Making a Bone Broth for Dogs

I use a large slow cooker or a large pressure cooker to make my bone broth. Pressure cookers are best (for me) because I can create several batches over a weekend; each batch takes 4 hours with an additional hour to cool.


  • Raw apple cider vinegar to bring out the minerals in the bones. I add 1/4 cup to an 8-quart pressure cooker or slow cooker.
  • Bones of your choice; I prefer turkey legs, emu legs, marrow bones, and duck feet.
  • Water enough to cover the bones in the slow cooker or pressure cooker).
  • 5-7 cloves of fresh garlic (minced garlic in the jar is processed and shouldn't be used).
  • 2 heaping tablespoons of golden paste; you can also add turmeric powder 10 minutes before the bone broth is done.
  • OPTIONAL: kale, parsley, oregano, dandelion greens, and other healthy greens for dogs

To learn more about garlic, the benefits it offers to dogs, and the serving amount, check out this article on  Please note that the amount of garlic I add to the bone broth is for 4 dogs with a combined weight of 200+ pounds.

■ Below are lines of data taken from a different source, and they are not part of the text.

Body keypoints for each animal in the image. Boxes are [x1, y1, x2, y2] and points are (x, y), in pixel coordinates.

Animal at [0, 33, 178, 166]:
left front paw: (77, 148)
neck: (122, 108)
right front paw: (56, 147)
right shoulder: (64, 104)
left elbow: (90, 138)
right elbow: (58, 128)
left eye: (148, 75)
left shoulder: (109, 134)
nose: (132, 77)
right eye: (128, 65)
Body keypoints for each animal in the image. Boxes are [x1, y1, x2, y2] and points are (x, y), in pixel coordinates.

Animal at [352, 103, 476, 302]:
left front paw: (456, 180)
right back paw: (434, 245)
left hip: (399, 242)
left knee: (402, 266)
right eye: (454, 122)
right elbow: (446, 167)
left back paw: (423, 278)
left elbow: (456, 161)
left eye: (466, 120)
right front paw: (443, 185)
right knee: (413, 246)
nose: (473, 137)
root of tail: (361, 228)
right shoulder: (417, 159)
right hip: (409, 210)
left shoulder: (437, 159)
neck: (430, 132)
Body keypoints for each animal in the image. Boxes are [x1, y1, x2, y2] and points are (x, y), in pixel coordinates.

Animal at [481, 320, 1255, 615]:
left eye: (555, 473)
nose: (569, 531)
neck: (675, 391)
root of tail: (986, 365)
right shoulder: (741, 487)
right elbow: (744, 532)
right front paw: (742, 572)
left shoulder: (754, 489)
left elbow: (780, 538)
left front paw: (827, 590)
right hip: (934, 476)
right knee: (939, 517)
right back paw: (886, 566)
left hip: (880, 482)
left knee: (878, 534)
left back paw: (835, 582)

  • Add bones, raw apple cider vinegar, garlic and water to your slow cooker or pressure cooker.
  • Add greens if you choose; I rarely do.
  • If using a slow cooker, set for 20-24 hours; if using a pressure cooker, set for 4-5 hours.  I cook my bone broth (or in the garage) on our porch because the smell can be overwhelming.
  • 10 minutes before the bone broth is finished, add turmeric paste or turmeric powder.
  • When bone broth has cooled, fish out the bones; be sure to search for any small bones (I use my fingers).
  • Transfer bone broth to freezer-safe containers and store in the freezer until needed.

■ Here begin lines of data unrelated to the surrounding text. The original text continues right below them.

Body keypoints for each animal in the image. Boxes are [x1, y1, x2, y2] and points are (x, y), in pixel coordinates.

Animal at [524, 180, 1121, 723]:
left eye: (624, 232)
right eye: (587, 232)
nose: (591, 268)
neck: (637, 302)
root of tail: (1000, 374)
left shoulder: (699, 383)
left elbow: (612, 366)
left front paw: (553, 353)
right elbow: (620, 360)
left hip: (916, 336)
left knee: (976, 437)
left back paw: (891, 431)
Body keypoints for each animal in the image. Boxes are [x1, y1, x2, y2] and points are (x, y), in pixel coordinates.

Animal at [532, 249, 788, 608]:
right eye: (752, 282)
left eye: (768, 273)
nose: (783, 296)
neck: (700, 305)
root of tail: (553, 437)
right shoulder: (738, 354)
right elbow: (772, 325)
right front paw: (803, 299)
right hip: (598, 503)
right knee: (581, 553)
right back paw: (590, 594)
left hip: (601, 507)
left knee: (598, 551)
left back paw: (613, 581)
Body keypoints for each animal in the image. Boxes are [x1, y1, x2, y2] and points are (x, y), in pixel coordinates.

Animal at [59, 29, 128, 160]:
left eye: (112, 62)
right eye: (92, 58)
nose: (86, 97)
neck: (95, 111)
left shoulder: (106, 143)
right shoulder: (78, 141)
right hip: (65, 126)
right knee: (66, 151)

Get Creative with Your Bone Broth

I don't just add turkey bones.  I've added whatever bones have been available that have large enough bones that they can be fished out of the broth when it's finished.

  • Garlic
  • Dandelion greens
  • “Italian” herbs (sage, rosemary*, thyme, oregano, basil, fennel seed)
  • Mushrooms (shiitake, crimini, brown)

*If your dog is prone to epileptic seizures, do not add rosemary.

Whether you feed raw, home cooked, or kibble, bone broth should be part of the menu and not just for the benefits; your dog will love this yummy treat.

How Long Does Bone Broth Last in the Freezer?

In my experience, bone broth will stay good for 3-4 days in the fridge and up to a year in the freezer. Depending on the time of the year and how much bone broth I have on hand, I make bone broth at least once a month. I can usually mix up 6-8 jars in a day.

How Much Bone Broth I Give to My Dogs

There are several ways I serve bone broth to my dogs:

  • poured over their food (chilled, room temperature, or warmed)
  • as a frozen treat
  • as a full meal

Bone Broth Over Raw Dog Food

I pour about 1/4 (or less) of bone broth over my dogs' raw meals. Instead of heating it up in the microwave, I set it on the counter an hour before meal time to allow it to reach room temperature.

Bone Broth as a Frozen Treat for Dogs

I invested in those cutesy ice cube trays with paw prints and bones; however, you can do this in regular ones too. The dogs don't care.

I pour the cool bone broth into ice cube trays and freeze. I've also used the small Rubbermaid containers and the dogs lick them clean on hot days. Because the container is plastic, don't allow your dog to chew on it – they'll be tempted because the bone broth is SO GOOD.

I don't have a set serving amount of frozen bone broth; instead, I give a frozen treat to my dogs on hot days.  If they're licking the bone broth out of a Rubbermaid container, then they'll get one each weekend.  If it's just an ice cube, then I can add one to their meal a few times a week.  It just depends on what I have on hand.

Serving Bone Broth to Dogs as a Meal

When one of my dogs isn't feeling too hot, I'll give them bone broth as a meal. I mostly give it to my dogs when they have an upset tummy. It's super easy on the system and makes sure that the dogs are getting nutrients.

Many raw feeders believe in fasting their dogs. I'm too much of a sucker for those “I'm starving to death” puppy eyes they give to me. Serving dogs a meal of bone broth offers a gentler fast.

I typically give my dogs 1-1/2 to 2 cups of bone broth when I serve it as a meal. Rodrigo and Scout get closer to 2 cups; Sydney and Zoey get closer to 1-1/2 cups of bone broth.